> **YOUR OBJECTIVE**: Convert the lines of the listing below into a numbered list, starting with the line containing "common name: Jumpseed" and continuing through the line containing "genus: Pedicularis", and omit any blank lines.

---------- RECORDS PROVIDED

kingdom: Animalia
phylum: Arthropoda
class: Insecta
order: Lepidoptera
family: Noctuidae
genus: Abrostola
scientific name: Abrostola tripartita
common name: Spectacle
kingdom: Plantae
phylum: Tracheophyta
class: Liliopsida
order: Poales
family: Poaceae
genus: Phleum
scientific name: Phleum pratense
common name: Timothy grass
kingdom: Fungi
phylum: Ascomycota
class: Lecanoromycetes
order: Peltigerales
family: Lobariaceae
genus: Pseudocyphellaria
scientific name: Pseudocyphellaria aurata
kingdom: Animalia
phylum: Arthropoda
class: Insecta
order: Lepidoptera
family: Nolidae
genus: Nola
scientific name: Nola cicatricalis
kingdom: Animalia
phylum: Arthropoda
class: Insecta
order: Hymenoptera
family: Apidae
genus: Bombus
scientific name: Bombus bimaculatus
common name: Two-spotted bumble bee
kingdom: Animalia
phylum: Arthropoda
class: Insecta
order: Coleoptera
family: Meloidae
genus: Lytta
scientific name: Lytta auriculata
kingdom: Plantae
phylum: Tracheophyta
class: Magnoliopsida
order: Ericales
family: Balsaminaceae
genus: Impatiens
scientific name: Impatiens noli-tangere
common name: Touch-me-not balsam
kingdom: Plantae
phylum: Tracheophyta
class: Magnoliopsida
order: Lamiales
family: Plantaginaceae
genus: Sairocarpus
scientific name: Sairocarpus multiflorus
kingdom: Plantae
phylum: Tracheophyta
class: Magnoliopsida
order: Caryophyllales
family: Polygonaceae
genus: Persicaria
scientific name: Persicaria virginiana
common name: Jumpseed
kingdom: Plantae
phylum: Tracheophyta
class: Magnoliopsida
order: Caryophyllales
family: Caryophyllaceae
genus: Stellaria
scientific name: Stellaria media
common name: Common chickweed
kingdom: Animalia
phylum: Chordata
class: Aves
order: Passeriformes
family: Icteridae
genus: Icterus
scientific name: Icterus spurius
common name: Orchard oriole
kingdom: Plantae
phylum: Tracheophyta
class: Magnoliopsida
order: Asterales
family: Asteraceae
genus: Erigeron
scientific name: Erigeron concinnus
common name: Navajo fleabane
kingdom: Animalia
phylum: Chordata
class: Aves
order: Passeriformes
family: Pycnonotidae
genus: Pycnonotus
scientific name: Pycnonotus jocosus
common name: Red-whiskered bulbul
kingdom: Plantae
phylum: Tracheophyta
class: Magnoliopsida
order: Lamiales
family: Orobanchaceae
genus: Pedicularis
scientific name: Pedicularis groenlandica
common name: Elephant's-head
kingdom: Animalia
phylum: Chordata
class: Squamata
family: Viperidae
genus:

--------------------

> **SOLUTION TO THIS EXERCISE**:
1. common name: Jumpseed
2. kingdom: Plantae
3. phylum: Tracheophyta
4. class: Magnoliopsida
5. order: Caryophyllales
6. family: Caryophyllaceae
7. genus: Stellaria
8. scientific name: Stellaria media
9. common name: Common chickweed
10. kingdom: Animalia
11. phylum: Chordata
12. class: Aves
13. order: Passeriformes
14. family: Icteridae
15. genus: Icterus
16. scientific name: Icterus spurius
17. common name: Orchard oriole
18. kingdom: Plantae
19. phylum: Tracheophyta
20. class: Magnoliopsida
21. order: Asterales
22. family: Asteraceae
23. genus: Erigeron
24. scientific name: Erigeron concinnus
25. common name: Navajo fleabane
26. kingdom: Animalia
27. phylum: Chordata
28. class: Aves
29. order: Passeriformes
30. family: Pycnonotidae
31. genus: Pycnonotus
32. scientific name: Pycnonotus jocosus
33. common name: Red-whiskered bulbul
34. kingdom: Plantae
35. phylum: Tracheophyta
36. class: Magnoliopsida
37. order: Lamiales
38. family: Orobanchaceae
39. genus: Pedicularis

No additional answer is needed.